● **EXERCISE DETAILS**
Retype, word for word, every line from the one holding "right hip: (295, 287, -5)" through the one holding "right ankle: (561, 345, -8)" in the entries below, both included, and only those lines.

───── MATERIAL SHOWN ─────

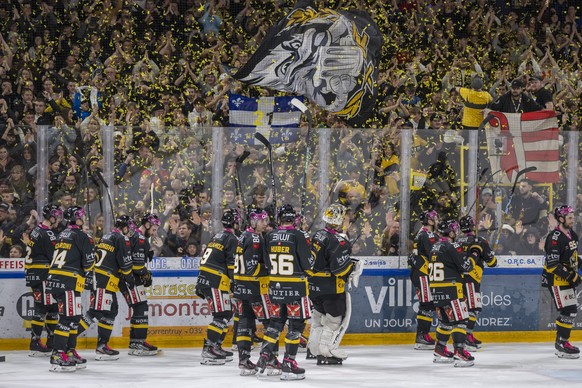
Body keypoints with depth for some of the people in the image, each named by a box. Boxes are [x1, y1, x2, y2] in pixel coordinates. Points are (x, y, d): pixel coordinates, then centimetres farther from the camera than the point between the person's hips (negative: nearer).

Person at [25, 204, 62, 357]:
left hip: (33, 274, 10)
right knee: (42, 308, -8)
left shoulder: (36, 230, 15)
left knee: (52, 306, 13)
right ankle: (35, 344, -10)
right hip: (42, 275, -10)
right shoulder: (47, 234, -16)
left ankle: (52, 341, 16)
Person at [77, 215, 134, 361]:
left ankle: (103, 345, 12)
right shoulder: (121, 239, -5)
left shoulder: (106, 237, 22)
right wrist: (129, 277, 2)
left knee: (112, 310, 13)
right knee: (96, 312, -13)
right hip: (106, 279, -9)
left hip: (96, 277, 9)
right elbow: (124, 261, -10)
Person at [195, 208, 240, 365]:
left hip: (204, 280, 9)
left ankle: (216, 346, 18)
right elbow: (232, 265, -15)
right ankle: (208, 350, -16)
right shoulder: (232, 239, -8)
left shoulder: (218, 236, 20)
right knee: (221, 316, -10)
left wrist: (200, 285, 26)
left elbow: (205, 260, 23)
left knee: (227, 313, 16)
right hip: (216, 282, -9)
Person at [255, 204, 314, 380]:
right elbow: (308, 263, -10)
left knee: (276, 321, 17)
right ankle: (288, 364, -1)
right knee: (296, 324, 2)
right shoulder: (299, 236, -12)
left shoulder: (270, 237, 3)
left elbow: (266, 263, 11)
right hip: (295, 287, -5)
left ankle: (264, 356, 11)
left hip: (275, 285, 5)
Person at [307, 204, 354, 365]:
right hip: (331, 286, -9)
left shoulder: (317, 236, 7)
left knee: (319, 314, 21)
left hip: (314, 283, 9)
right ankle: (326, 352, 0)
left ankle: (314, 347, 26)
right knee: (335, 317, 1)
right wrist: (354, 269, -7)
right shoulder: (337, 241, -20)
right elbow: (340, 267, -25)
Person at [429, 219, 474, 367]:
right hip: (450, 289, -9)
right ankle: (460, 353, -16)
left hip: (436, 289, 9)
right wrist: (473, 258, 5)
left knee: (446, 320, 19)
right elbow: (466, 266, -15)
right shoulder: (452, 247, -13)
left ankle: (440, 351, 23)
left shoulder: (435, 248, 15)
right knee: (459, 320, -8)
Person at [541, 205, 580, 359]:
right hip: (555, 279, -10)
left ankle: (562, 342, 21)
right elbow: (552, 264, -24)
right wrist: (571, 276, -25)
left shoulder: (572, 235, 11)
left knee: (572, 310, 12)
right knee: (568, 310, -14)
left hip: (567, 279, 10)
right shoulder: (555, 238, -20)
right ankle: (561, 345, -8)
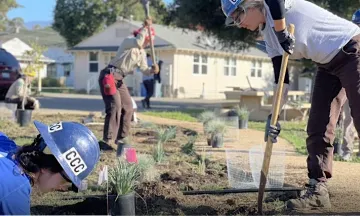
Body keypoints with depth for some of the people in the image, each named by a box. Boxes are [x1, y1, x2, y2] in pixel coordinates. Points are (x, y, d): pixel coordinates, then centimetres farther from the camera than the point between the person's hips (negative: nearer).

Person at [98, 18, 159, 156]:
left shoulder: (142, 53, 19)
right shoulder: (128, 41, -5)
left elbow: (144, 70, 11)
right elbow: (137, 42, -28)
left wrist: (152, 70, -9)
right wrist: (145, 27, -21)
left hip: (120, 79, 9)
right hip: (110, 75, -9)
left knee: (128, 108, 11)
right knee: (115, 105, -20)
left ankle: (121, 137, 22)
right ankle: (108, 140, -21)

─────
───── MATERIAL SHOWN ─────

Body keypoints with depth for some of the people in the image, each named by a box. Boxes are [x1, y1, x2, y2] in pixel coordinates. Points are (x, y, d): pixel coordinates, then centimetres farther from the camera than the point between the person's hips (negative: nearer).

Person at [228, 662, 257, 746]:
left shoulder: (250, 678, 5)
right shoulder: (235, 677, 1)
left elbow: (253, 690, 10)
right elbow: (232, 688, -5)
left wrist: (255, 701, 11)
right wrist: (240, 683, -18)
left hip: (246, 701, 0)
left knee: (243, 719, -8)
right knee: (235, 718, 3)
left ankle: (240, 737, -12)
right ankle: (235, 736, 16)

─────

● **FINAL ANSWER**
right hip: (295, 287, -5)
left ankle: (264, 356, 11)
left hip: (275, 285, 5)
Person at [307, 204, 354, 365]:
right hip: (331, 286, -9)
left shoulder: (317, 236, 7)
left knee: (319, 314, 21)
left hip: (314, 283, 9)
right ankle: (326, 352, 0)
left ankle: (314, 347, 26)
right knee: (335, 317, 1)
right wrist: (354, 269, -7)
right shoulder: (337, 241, -20)
right elbow: (340, 267, -25)
Person at [429, 219, 474, 367]:
right hip: (450, 289, -9)
right ankle: (460, 353, -16)
left hip: (436, 289, 9)
right wrist: (473, 258, 5)
left knee: (446, 320, 19)
right elbow: (466, 266, -15)
right shoulder: (452, 247, -13)
left ankle: (440, 351, 23)
left shoulder: (435, 248, 15)
right knee: (459, 320, -8)
Person at [541, 205, 580, 359]:
right hip: (555, 279, -10)
left ankle: (562, 342, 21)
right elbow: (552, 264, -24)
right wrist: (571, 276, -25)
left shoulder: (572, 235, 11)
left knee: (572, 310, 12)
right knee: (568, 310, -14)
left hip: (567, 279, 10)
right shoulder: (555, 238, -20)
right ankle: (561, 345, -8)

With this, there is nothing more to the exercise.